The court of public opinion on the internet was frenzied.

American university student Amanda Knox arrives in court for her murder trial in Perugia, Dec. 4, 2009. Defendants Knox and Raffaele Sollecito were both found guilty for the murder of British student Meredith Kercher in November 2007. (Alessandro Bianchi/Reuters)

BOSTON — Before Amanda Knox and her former boyfriend Raffaele Sollecito were pronounced guilty late Friday night, the court of public opinion spun into an internet frenzy.

Virtual spectators raged in debate over the innocence or guilt of the American student from the University of Washington who was studying abroad in Italy, accused of killing her British roommate during a wild sex game.

On one of at least three Knox-related Facebook pages, opinion fell into two clear camps, often defined by the two sides of the Atlantic.

One side saw no solid physical evidence in the case and felt Knox was innocent of slicing the throat of her roommate, Meredith Kercher. The other side saw fire in the Italian prosecutorial smoke, and seemed eager to attack Knox’s character.

“Honestly, I don't think she really had nothing to do with it," said a Facebook contributor named Mark Anderson. "I think she's being wrongly accused because she's American.”

"She's guilty somehow," said another Facebook user identified as "Jack Del." "She looks like a snotty, bitchy, spoiled by life, princess.”

Tweets and posts ricocheted faster than users could hit “refresh,” and continued well after the guilty verdict was announced Friday night. Some maintained Knox's innocence even after she and her boyfriend had been declared guilty, while others thanked the Italian justice system for the job it did.

"Thank God they've got a justice system in place that seems to work," wrote Facebook poster "Brittany Sajbel," who described herself "as an American law student studying in Italy this summer." "Compatriot or not, with DNA evidence, I hope any country that can get their hands on you convicts you. 26 years is a blessing." 

"WHAT EVIDENCE?" asked another, called Craig Lockett. "They labeled her a sex fiend and a drug user. Italy's criminal justice system is a joke."

Kercher, the victim, was a 21-year-old student from the University of Leeds in England, and one of Knox's roomates in their hillside cottage in Perugia, Italy, two years ago.
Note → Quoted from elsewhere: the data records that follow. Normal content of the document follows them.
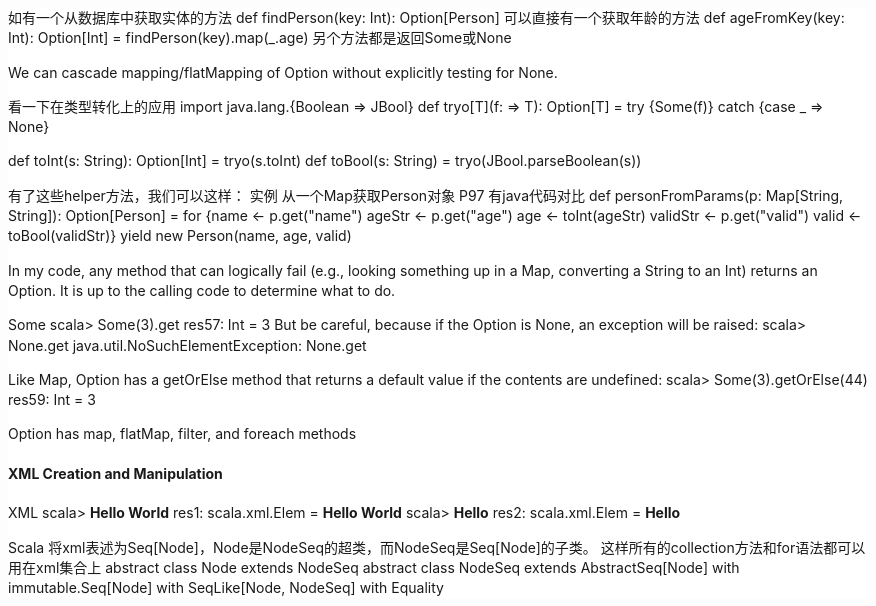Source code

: 如有一个从数据库中获取实体的方法
def findPerson(key: Int): Option[Person]
可以直接有一个获取年龄的方法
def ageFromKey(key: Int): Option[Int] = findPerson(key).map(_.age)
另个方法都是返回Some或None

We can cascade mapping/flatMapping of Option without explicitly testing for
None.

看一下在类型转化上的应用
import java.lang.{Boolean => JBool}
def tryo[T](f: => T): Option[T] = try {Some(f)} catch {case _ => None}

def toInt(s: String): Option[Int] = tryo(s.toInt)
def toBool(s: String) = tryo(JBool.parseBoolean(s))

有了这些helper方法，我们可以这样：
实例 从一个Map获取Person对象 P97 有java代码对比
def personFromParams(p: Map[String, String]): Option[Person] = 
	for {name <- p.get("name")
	ageStr <- p.get("age")
	age <- toInt(ageStr) 
	validStr <- p.get("valid") 
	valid <- toBool(validStr)}
yield new Person(name, age, valid)

In my code, any method that can logically fail (e.g., looking something up in a Map,
converting a String to an Int) returns an Option. It is up to the calling code to determine
what to do.


Some
scala> Some(3).get
res57: Int = 3
But be careful, because if the Option is None, an exception will be raised: 
scala> None.get
java.util.NoSuchElementException: None.get

Like Map, Option has a getOrElse method that returns a default value if the contents are undefined:
scala> Some(3).getOrElse(44)
res59: Int = 3

Option has map, flatMap, filter, and foreach methods


#### XML Creation and Manipulation

XML
scala> <b id="greeting">Hello World</b>
res1: scala.xml.Elem = <b id="greeting">Hello World</b>
scala> <b ns:hi='hello'>Hello</b>
res2: scala.xml.Elem = <b ns:hi="hello">Hello</b>

Scala 将xml表述为Seq[Node]，Node是NodeSeq的超类，而NodeSeq是Seq[Node]的子类。
这样所有的collection方法和for语法都可以用在xml集合上
abstract class Node extends NodeSeq
abstract class NodeSeq extends AbstractSeq[Node] with immutable.Seq[Node] with SeqLike[Node, NodeSeq] with Equality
Kercher's bloodied body was found under a duvet in her bedroom in November 2007; Knox and her then-boyfriend, the Italian Sollecito, were charged with taking sex games that resulted in Kercher's death too far.

A third suspect, Rudy Guede, fled to Germany where he was arrested and extradited back to Italy. Guede, from the Ivory Coast, was convicted in 2008 in a fast-track trial.

The attractive and wholesome-looking Knox, who attended a study abroad program through the University of Washington, has spent two years in Italian jail. Her gender, good looks, lifestyle choices and nationality have been the fuel of a fervid debate about her innocence or guilt.